As explained above, according to the present invention, tomographic image information in the manual composite scanning direction can be obtained at arbitrary intervals by combining manual composite scanning and electronic scanning, and electronic scanning using only electronic scanning directional tomographic images can be obtained at any time. As a result, tomographic images, which were conventionally obtained using multiple probes and complex image processing, can be easily obtained with a single device, and ultrasound image diagnosis can be performed quickly and easily. Can be done.
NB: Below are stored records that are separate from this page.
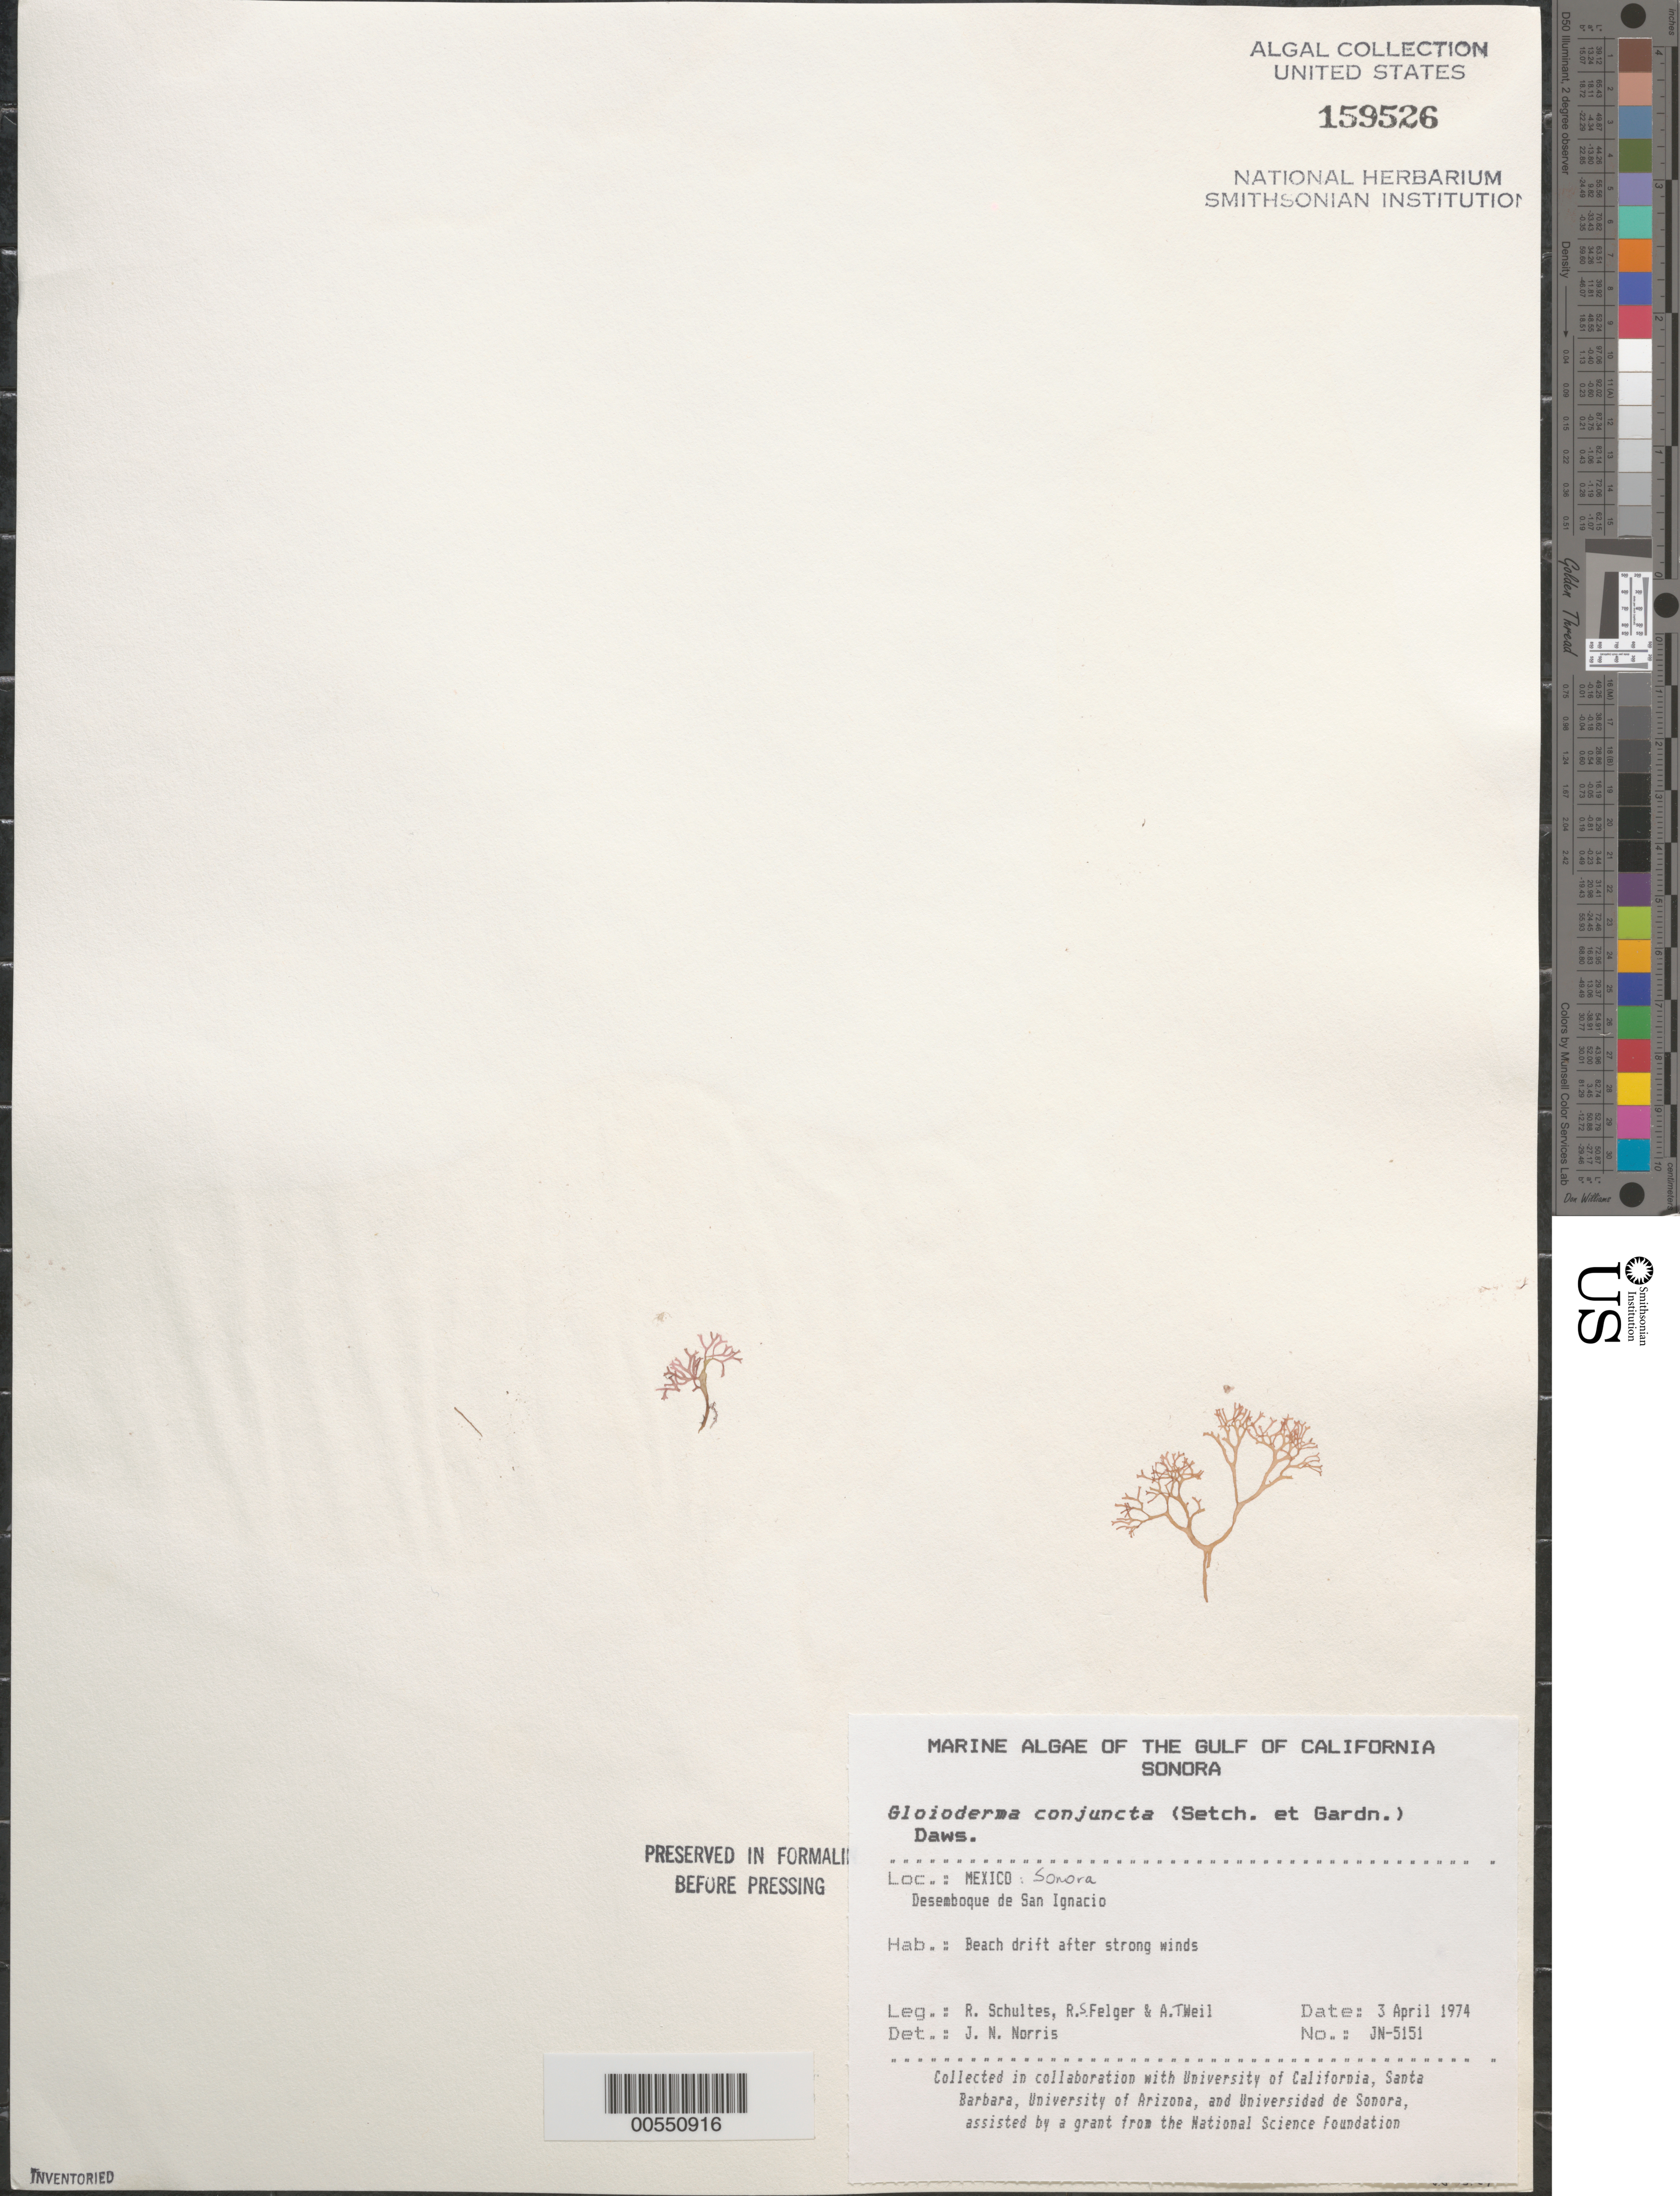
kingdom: Plantae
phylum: Rhodophyta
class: Florideophyceae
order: Rhodymeniales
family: Faucheaceae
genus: Gloioderma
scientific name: Gloioderma conjuncta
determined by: Norris, James N.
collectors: R. E. Schultes, R. S. Felger & A. T. Weil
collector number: JN-5151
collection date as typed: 03 Apr 1974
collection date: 1974-04-03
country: Mexico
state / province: Sonora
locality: Desemboque de San Ignacio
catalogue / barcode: US 159526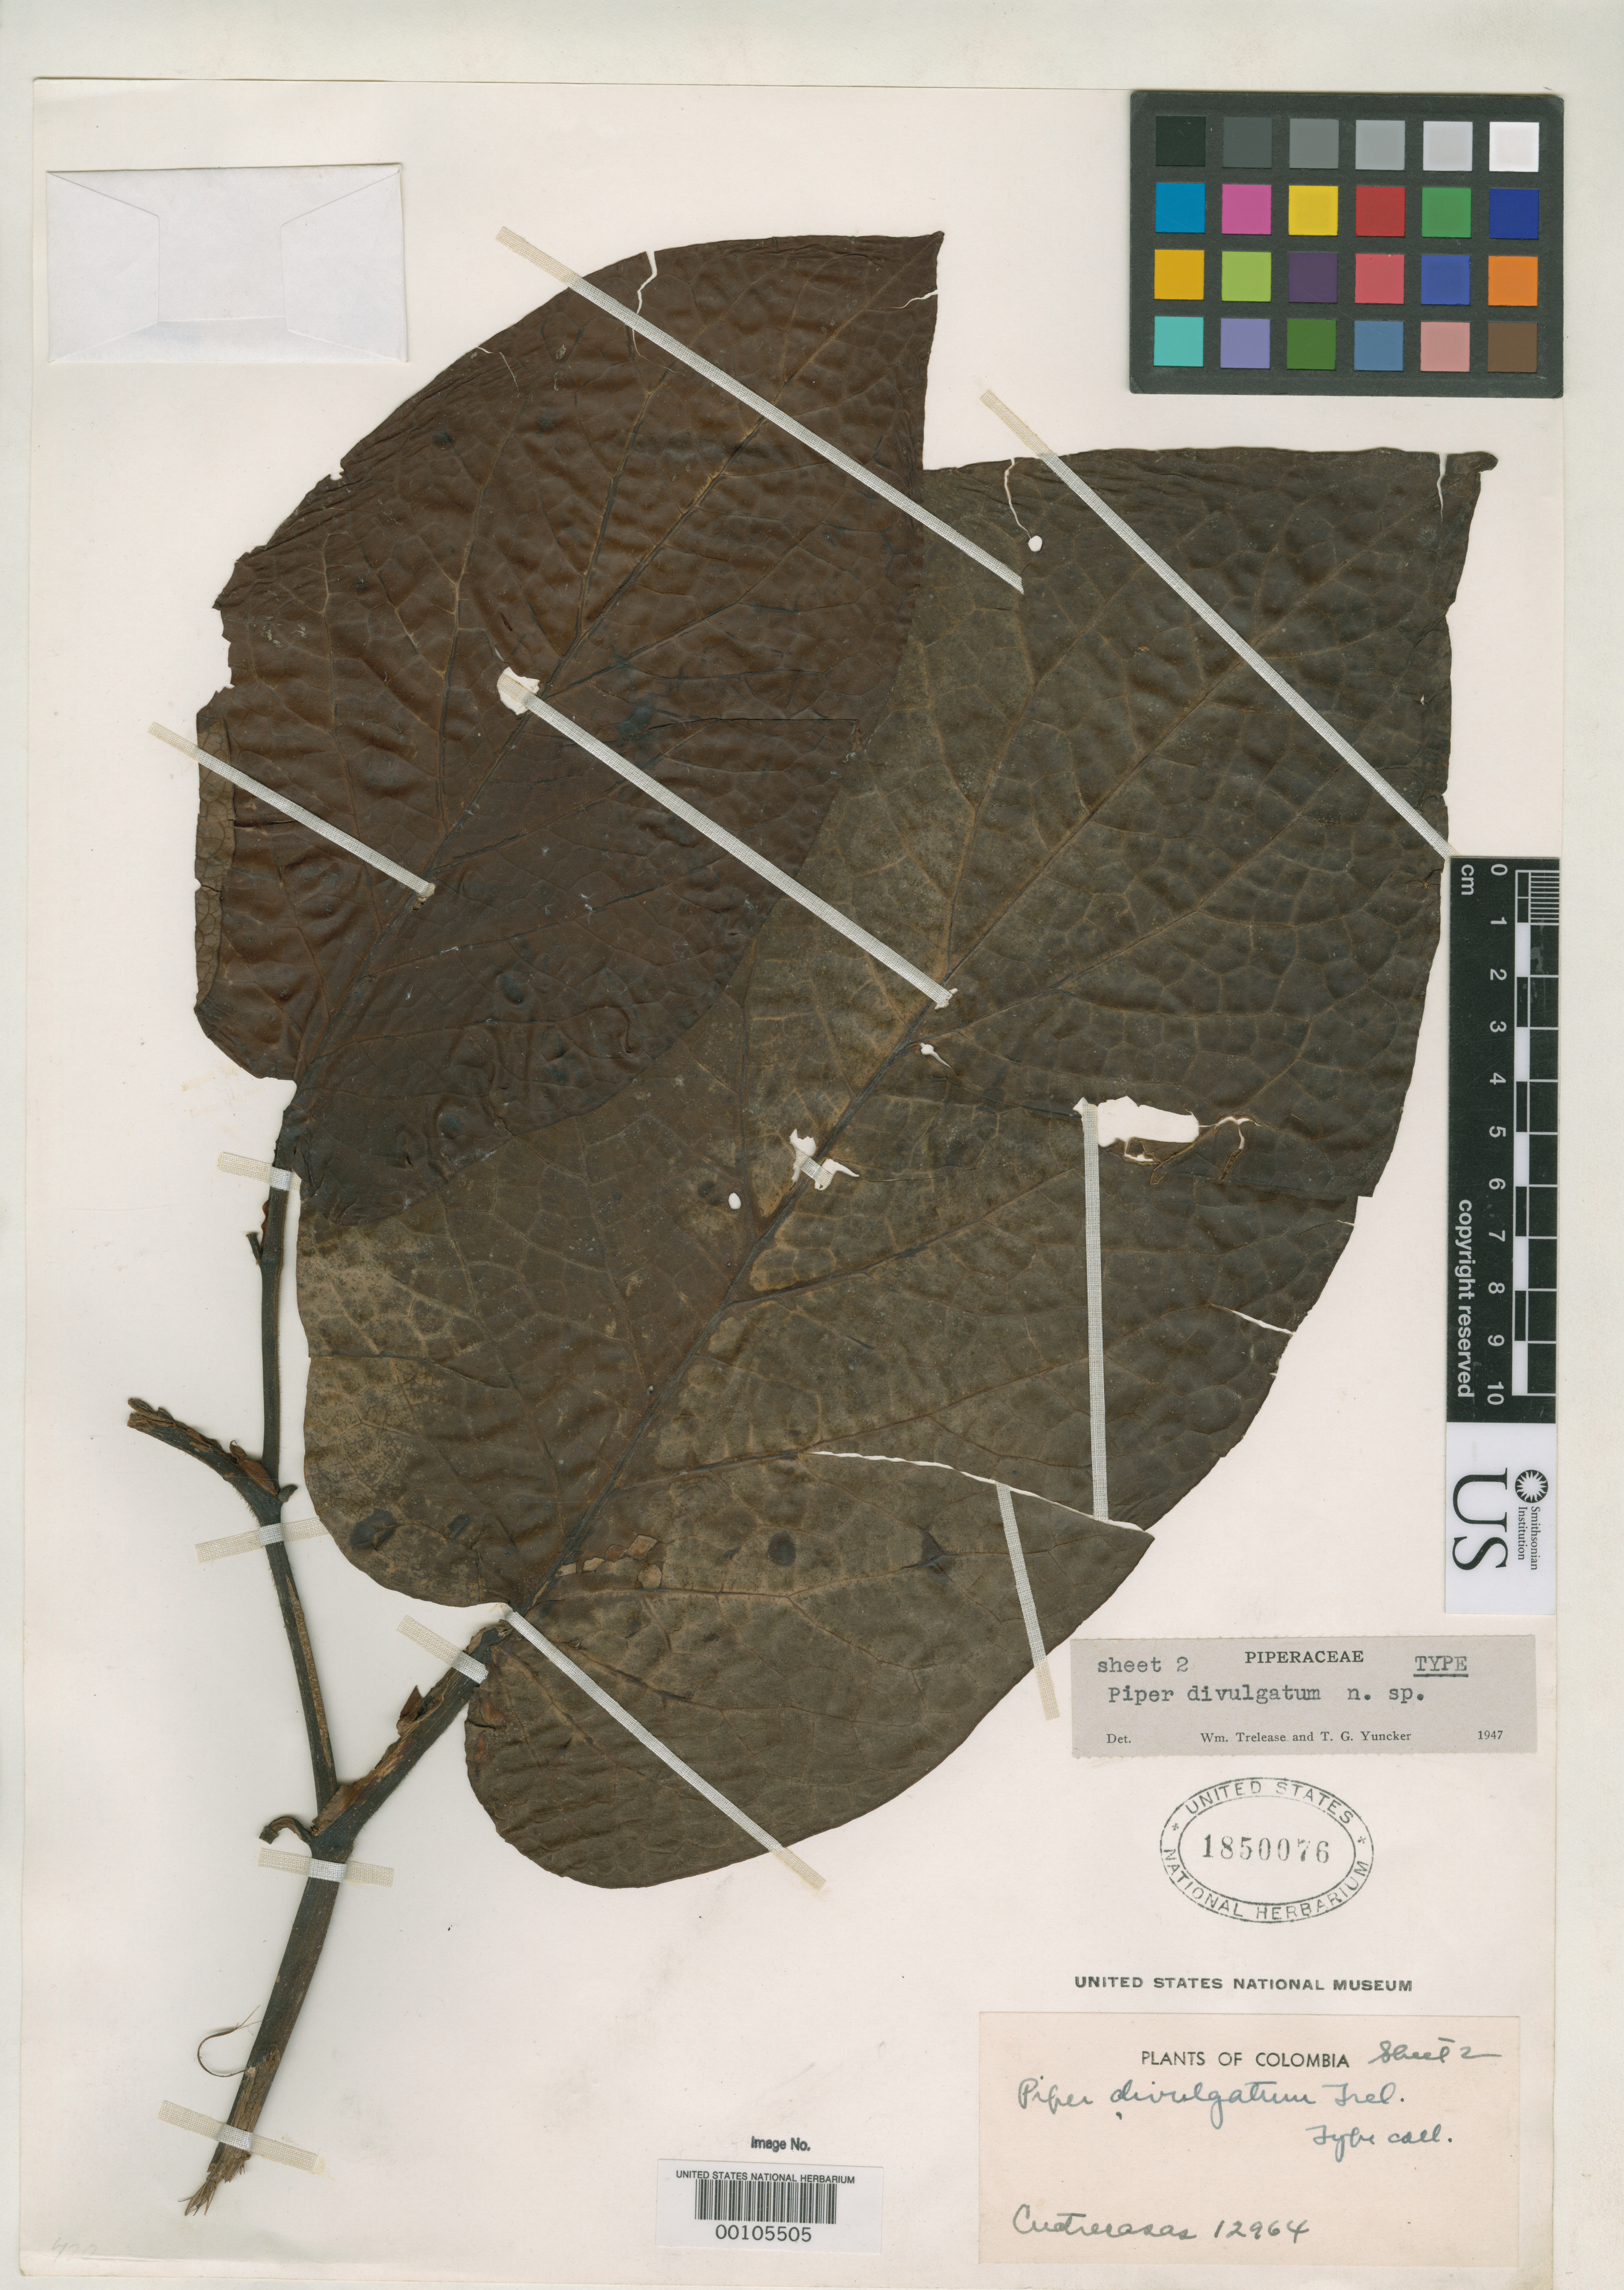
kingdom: Plantae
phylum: Tracheophyta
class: Magnoliopsida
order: Piperales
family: Piperaceae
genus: Piper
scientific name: Piper divulgatum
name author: Trel. & Yunck.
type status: Holotype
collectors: J. Cuatrecasas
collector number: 12964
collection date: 1941-11-10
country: Colombia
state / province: Norte de Santander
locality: Cordillera Oriental, Departamento Norte de Santander; región del Sarare: bosques entre Río Negro (afluente del Margua) y Quebrada de La China en Santa Librada (hoya del río Cubugón).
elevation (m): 1000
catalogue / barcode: US 1850076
[Brief explanation of drawings]

FIG. 1 is a schematic explanatory diagram showing a diagnostic state using the ultrasonic diagnostic device according to the present invention, FIG. 2 is a block diagram showing a control circuit suitable for the device of FIG. 1, and FIG.
3B and 3C are explanatory diagrams each showing an example of a state in which the vibrating elements of the probe according to the present invention are divided into groups. 10... Probe, 12... Subject, 14-1~
14-32... Vibration element, 16... Compound scanner, 18... Transmission/reception switching circuit, 2
0... Address control signal generator, 22... Transmission selector, 24... B mode pulse generator, 26...
... Clock pulse generator, 28 ... Delay addition circuit, 30 ... B mode video amplifier, 32 ... Memory section, 34 ... Write control signal generator, 36 ... Compound sweep signal generator, 38 ... Split screen Display sweep signal generator, 40...Switch switch, 42
...Real-time sweep signal generator, 44...TV monitor.

Claims (1)

[Claims] 1. Ultrasonic diagnosis in which a probe is manually scanned along a subject and a tomographic image along a desired scanning plane is displayed on a display by the ultrasonic pulse beam transmission/reception action of the probe. In the apparatus, a probe having a plurality of vibrating elements arranged in a direction substantially perpendicular to the manual compound scanning direction, a predetermined number of vibrating elements of the probe are set as a group, and this group of vibrating elements is made up of a selected number of vibrating elements. A scan control circuit that sequentially electronically scans every vibrating element, a storage section in which image signals obtained for each vibrating element group are written and stored, and a manual composite scanning direction obtained when the manual composite scanning and electronic scanning are used together. a first sweep signal generation circuit for outputting a sweep signal for setting write control of the tomographic image signal of the tomographic image signal to the storage unit; and for setting the write control of the image signal obtained when only electronic scanning is used. a sweep control circuit having a second sweep signal generation circuit that outputs a sweep signal; and sweep signal switching means for selectively supplying outputs from the first sweep signal generation circuit and the second sweep signal generation circuit to the storage section. and a synchronization signal generation circuit for supplying a television synchronization signal to the storage unit for displaying the stored contents of the storage unit as an image, and the apparatus includes: An ultrasonic diagnostic device characterized by displaying images using wave signals. 2. In the device according to claim 1, the sweep control circuit includes a split screen display sweep signal generation circuit that outputs a signal for controlling writing so that the storage section writes and stores each image signal in the divided areas. An ultrasonic diagnostic apparatus characterized in that an image signal of each vibrating element group that is electronically scanned is divided and displayed on the same screen.